What ABTA's 2024 Holiday Habits reveals about travel's state of play

Findings revealed in the association's Holiday Habits 2024 report at The Travel Convention will make happy reading for travel agents: the average number of trips taken exceeds or matches any year in the past 10 and the percentage of those booking with a travel agent is up 4% against last year

Last month, ABTA's annual Confidence Index revealed that those booking with an agent are the second most confident traveller demographic in the UK – with package holiday guests trumping trade bookers by just two points.

Now, at the association's flagship Travel Convention conference in Greece's Costa Navarino, it brings more (mostly) good news to members and the wider trade with the 2024 edition of its Holiday Habits report.

What's the top line?

Of the nationally-representative sample of 2,000 UK travellers, 84% took holidays in the 12-month period up to August 2nd, 2024. That figure remains 4% behind the past-decade peak in 2019, matching last year's.

While that figure might speak to stability rather than momentum, the average number of holidays (3.9 per person) more than makes up for the stagnation. That average matches 2019 and exceeds any other year's edition of Holiday Habits, which has surveyed annual trends since 2010.

For agents specifically, there is much cause for celebration. Not only do agent bookers remain in the top two most confident demographics, but the percentage of guests booking with an agent has accelerated by 4% (from 34% last year to 38%). In the report, ABTA chair Mark Tanzer notes that consumer faith in travel generally "bucks the wider trend" of consumer confidence.
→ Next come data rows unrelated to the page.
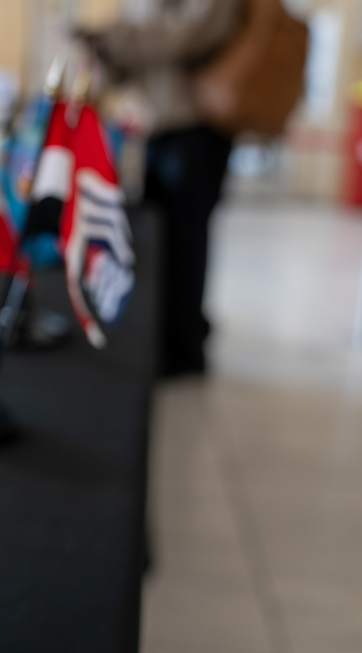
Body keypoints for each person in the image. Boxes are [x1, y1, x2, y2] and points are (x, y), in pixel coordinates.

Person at [79, 0, 244, 376]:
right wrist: (105, 51)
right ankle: (165, 337)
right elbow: (139, 57)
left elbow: (180, 37)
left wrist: (115, 37)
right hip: (157, 128)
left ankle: (185, 350)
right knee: (162, 243)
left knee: (185, 243)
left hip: (197, 130)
Making the most of momentum

That 4% growth in those booking with an agent, especially when considered alongside the growing consumer confidence in that same demographic, represents quite the opportunity for travel professionals. Largely, guests are booking with an agent for ease of booking, the guarantee of the help and support of a travel professional if things go wrong, and the time-saving component.

Image Credit: ABTA

Graeme Buck, ABTA's director of communications, noted, "If you are an agent, or indeed anybody working in travel, and you want to appeal to those confident travellers, look at the things that make them confident and give them those messages."

Beyond the reason for booking through one channel over another, drivers of confidence to travel more generally include a growing emphasis on knowing whether or not they have the right documents, up 4% in the ranks of key confidence drivers against last year in the light of continuing confusion about European Union regulations for UK arrivals. Being able to get home should companies go bust (53% in 2023 to 58% this year) and knowing the total price in advance (up from 49% to 54%) are also gaining similar traction.

Graeme continued, "It could be as easy as a social media campaign showcasing the passport rules for the EU... [whatever] will encourage people to book. Take the information and make it work for you, rather than waiting for confident travellers to come to you."

When the parent pound meets the cruise craze

Graeme also reported that "the parent pound is strong" with both brackets of families surveyed (younger families with kids under five and older families with kids over five) reporting an above average (6.5 and 5.3, respectively) number of holidays annually.

Continuing, Graeme speculated, "One theory we had, although the research doesn't say this specifically, was whether or not the young families, with kids under school age... might start to soon be restricted by school holidays for travel, so there are people wanting to take the young kids away quite a bit before they are affected by term times."

12% of those surveyed went on a cruise holiday in the past 12 months, largely motivated by the opportunity to visit multiple destinations; the convenience of centralised meals, accommodation, transport and entertainment; and value for money.

The number of families heading aboard has almost doubled over the past half-decade (from 8% in 2019 to 15% this year). Across the board (those who did and did not cruise), UK sailings were the preferred type for 51% of families and a weekend cruise interested 24%.

What now?

The next couple of days promises more insight, analysis and groundwork for action at 2024's Travel Convention, where chair Mark Tanzer promised that the association, speakers and delegates will "shine a torch into the future and help us find the pathway forward."